You'll notice that a row represents each cohort. Each row is a set of users acquired during the same week. There are nine cohorts in total because we selected "Last 9-weeks" for our date range. If we had chosen "by month," each row would be represented by a month's worth of users instead of a week's worth.
There's also the first row at the top, entitled "All Users," which is the average of all cohorts below it.
Line Chart
Above the retention chart is a line chart. By default, the chart shows the cumulative metric values for all cohorts. Use the N selected menu to select a cumulative chart line and/or chart lines for individual cohorts. See here:
You'll notice that the cumulative line chart plots All Users data points, which in this example, is the culmination of nine weeks of cohort data.
By changing the cohorts selected, see the N selected drop down ("1 selected") in the previous screenshot, you can change the data plotted in the line chart.
How to interpret cohort retention charts?
Yay, we finally made it.
So how should you interpret retention charts, and what does it mean for a cohort retention curve to flatten?
Well, let's first interpret the data in the previous chart. For all users acquired in the past nine weeks, only 4.03% returned during their second week. Ouch.
And even worse, by the fifth week, less than 1% returned. And if you follow the trend line, it's not too long until no one returns from these nine cohorts.
The goal is for users to return consistently, depicted in this graph, as a cohort retention curve flattens over time:
The cohort retention curve above tells an entirely different story. Roughly 30% of users are returning to your product over time. Meaning that if you didn't acquire any new users, you would still have existing users returning to your service.
An indication of achieving product-market fit. 👏
How can I use cohort analysis to improve my product?

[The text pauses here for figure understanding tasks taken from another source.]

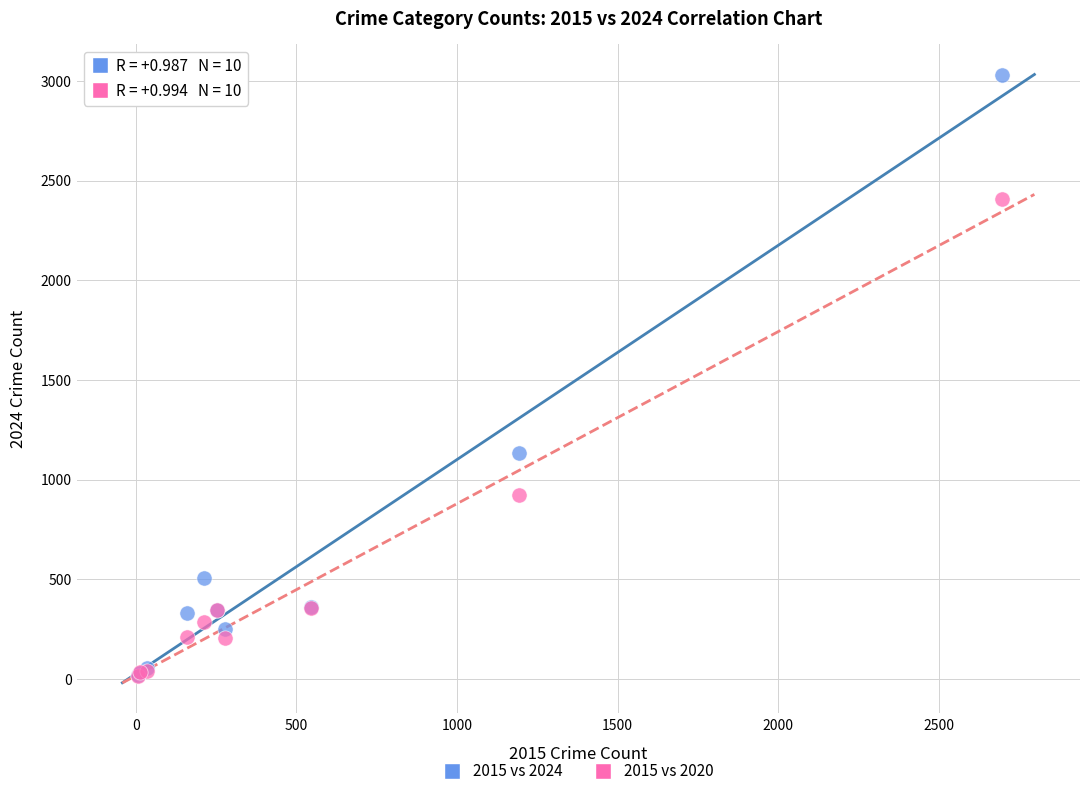

Which series has the widest spread of Y values?

2015 vs 2024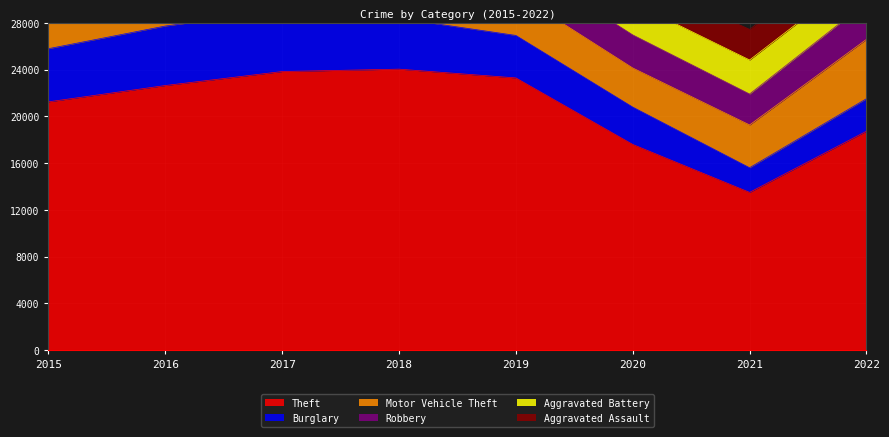

Reading left to right, transcribe all the data shown in this chart.

Theft: 2015=21245	2016=22640	2017=23837	2018=24041	2019=23291	2020=17601	2021=13501	2022=18736
Burglary: 2015=4545	2016=5089	2017=5206	2018=4340	2019=3634	2020=3196	2021=2108	2022=2776
Motor Vehicle Theft: 2015=3790	2016=4152	2017=4504	2018=3924	2019=3589	2020=3343	2021=3660	2022=5079
Robbery: 2015=3258	2016=4220	2017=4372	2018=3743	2019=2860	2020=2831	2021=2646	2022=3160
Aggravated Battery: 2015=2580	2016=2968	2017=2926	2018=2783	2019=2854	2020=2757	2021=2910	2022=2767
Aggravated Assault: 2015=1695	2016=2159	2017=2272	2018=2346	2019=2315	2020=2209	2021=2618	2022=2626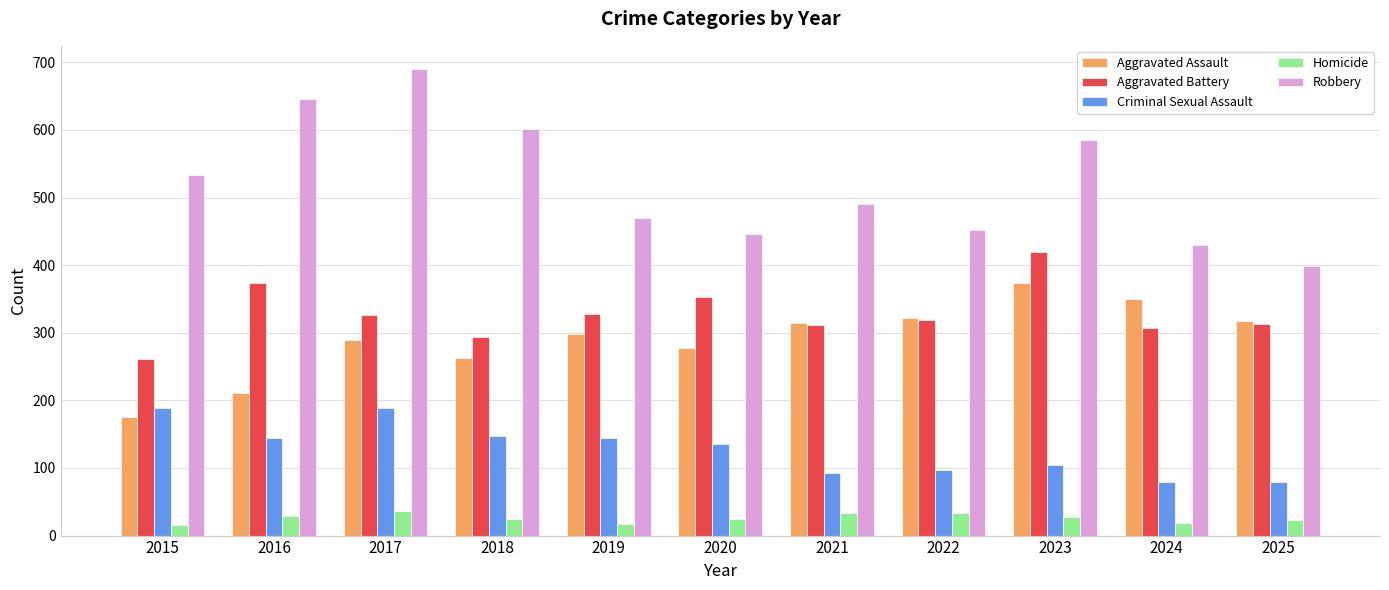

How many bars are there in each group?

5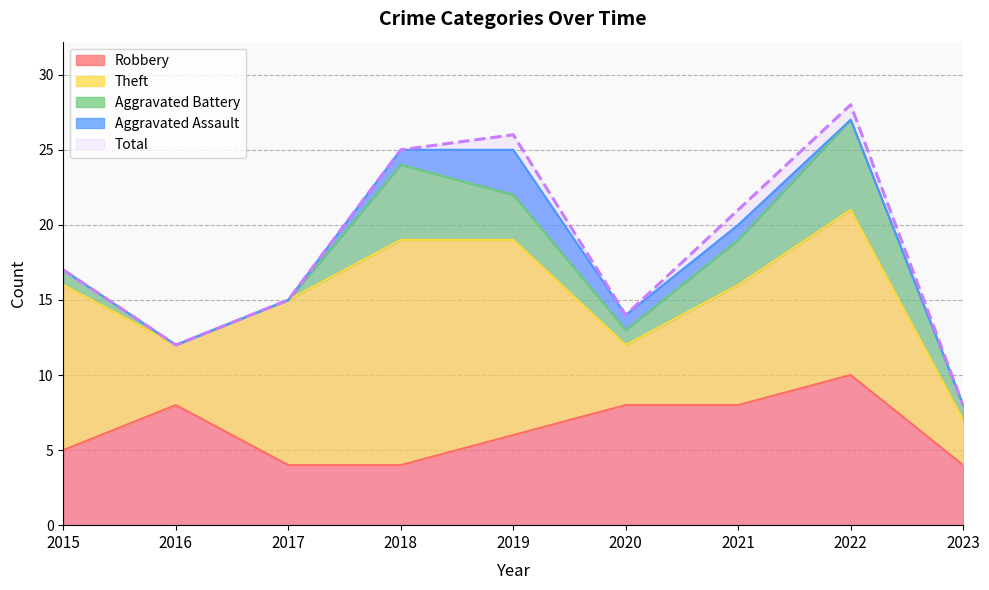

The value of Aggravated Assault at 2023 is 0. True or false?

True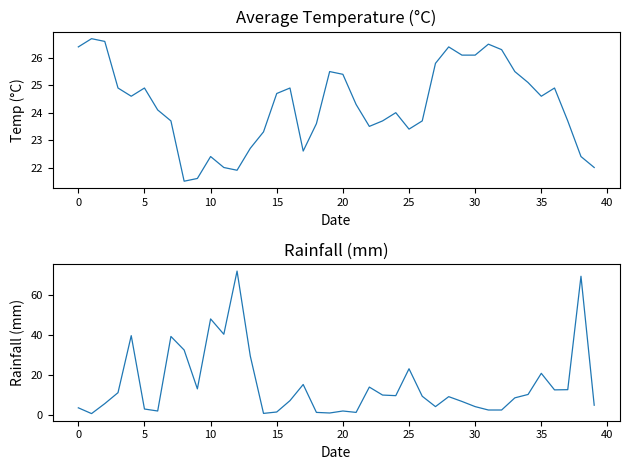

At how many categories does at least one series exceed 36?

6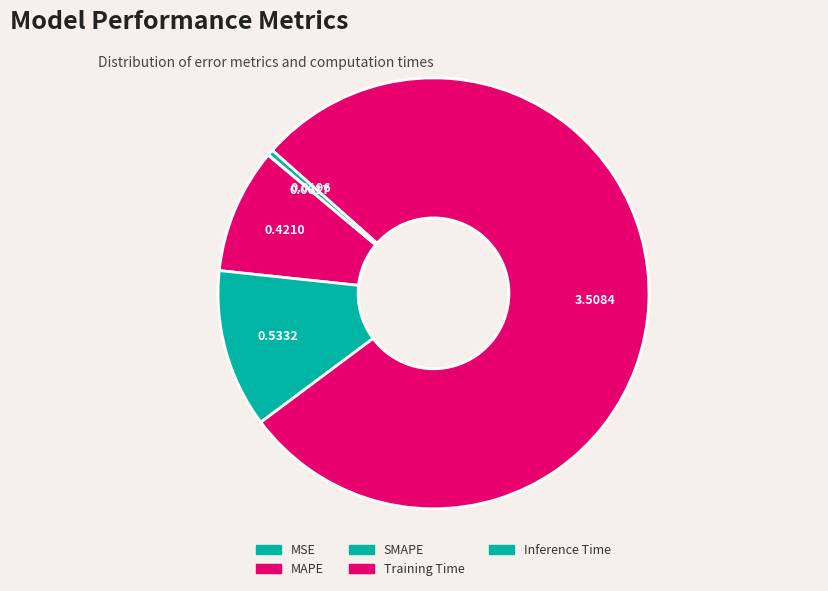

What is the largest slice in the pie chart?

Training Time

First, understanding which cohorts tend to stick around longer is a significant first step. It will help inform your marketing strategy and ensure you're focusing on acquiring new users from your target market.

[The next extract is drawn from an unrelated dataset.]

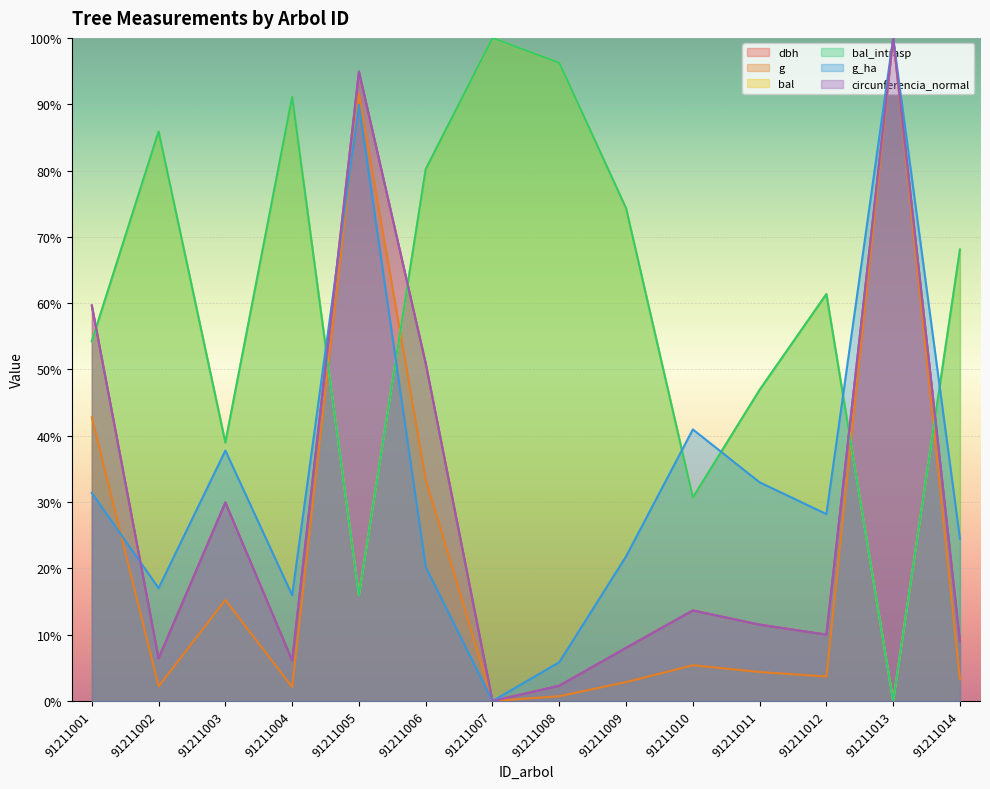

How many series are shown in this chart?

6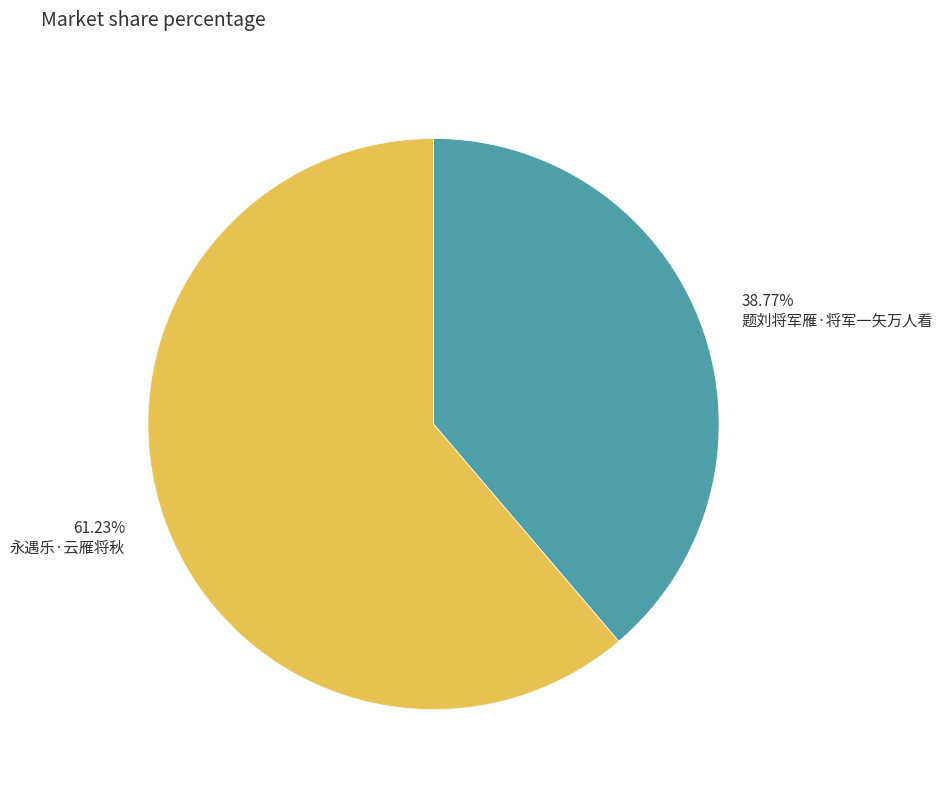

What percentage is NOT represented by 永遇乐·云雁将秋?

38.8%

Second, by getting creative with a cohort analysis tool, you can begin to understand the point at which users drop-off. This information can help you identify two things:
Potential causes for attrition
Rate of user acquisition required to compensate for churn
Let's extend the SnapTok example from earlier in the article. You, the CEO of SnapTok, showed your retention chart to investors, and they had a mild panic attack. Nearly all of your users were expected to drop off within a few weeks.
However, let's pretend you decided to do a more thorough analysis, and it turns out the few users who stick around have something in common; they all follow ten or more users.
You now have enough information to form a hypothesis that users are more inclined to return if they follow ten or more accounts. Your theory is that by following a sufficient number of accounts, users' content feeds become more engaging and, therefore, sticky.
There are several solutions you could propose to increase retention. Here's three possible product improvements for getting new users to follow at least ten users in their first session:
Import contacts list to discover people from your personal network
Require new users to follow a minimum number of accounts during on-boarding
Improve discovery of content and content creators
Conclusion
Cohort analysis is a powerful tool to improve your understanding of engagement and retention. If you have a passionate group of users returning to your product or service, your retention curve will flatten over time. And if it doesn't flatten and approaches zero, you can use cohort analysis to dig deeper and gain insight into the user experience to determine what's working for returning users and what's not working for churned users.